* _TEXT SHOWN_:
Since the launch of Bitcoin in 2009, the world of cryptocurrencies has grown larger and more popular, particularly in recent years.

There has been an increase in the usage and acceptance of virtual currencies alongside a growing number of tokens and investors.

However, with the increase in prominence has also come higher incidence of thefts, fraud and hacking. Since the regulatory framework of virtual currencies remains murky, there is often no recourse for owners in case of fraud or theft.

The onus to keep bitcoins secure thus typically falls on the investor. Users must decide how to store bitcoins and other cryptocurrency tokens in the safest, most secure way possible while still having access to those tokens as needed. Where should you store bitcoin?

Technically nowhere, as it’s not actually bitcoins that are stored in the same way as a physical store of value like gold. Indeed, Bitcoin as a network is not actually individual physical coins at all, but rather it is closer to a piece of computer software. Below, we’ll take a closer look at what users should know about storing bitcoin and how to keep their holdings safe with a system known as cold storage.

* _SOURCE EXCERPT_:
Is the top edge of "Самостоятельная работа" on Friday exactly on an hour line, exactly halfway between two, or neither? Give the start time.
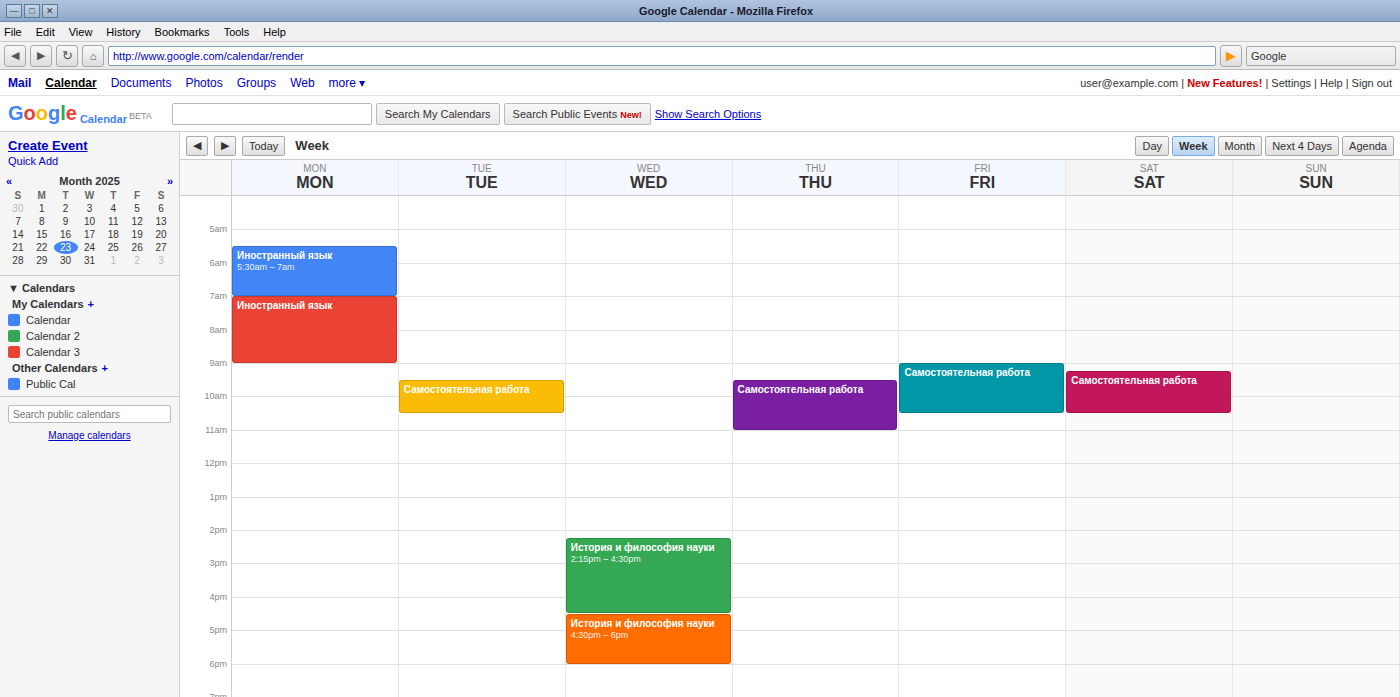
9:00 AM -- exactly on the 9 AM line.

* _TASKS AND EXERCISES_:
(1) Translate this sentence from the text on storing bitcoin into Spanish: "The onus to keep bitcoins secure thus typically falls on the investor."
(2) Answer these questions from the text on storing bitcoin:
(a) In what year was Bitcoin launched?
(b) What does the text say Bitcoin as a network is closer to?
(c) What is the system for keeping holdings safe called?
(3) Copy the passage in the text on storing bitcoin from "There has been" to "fraud or theft.".

* _SOLUTIONS TO EACH TASK_:
(1) Por lo tanto, la responsabilidad de mantener seguros los bitcoins suele recaer en el inversor.

(2)
(a) 2009
(b) A piece of computer software
(c) Cold storage

(3)
There has been an increase in the usage and acceptance of virtual currencies alongside a growing number of tokens and investors.

However, with the increase in prominence has also come higher incidence of thefts, fraud and hacking. Since the regulatory framework of virtual currencies remains murky, there is often no recourse for owners in case of fraud or theft.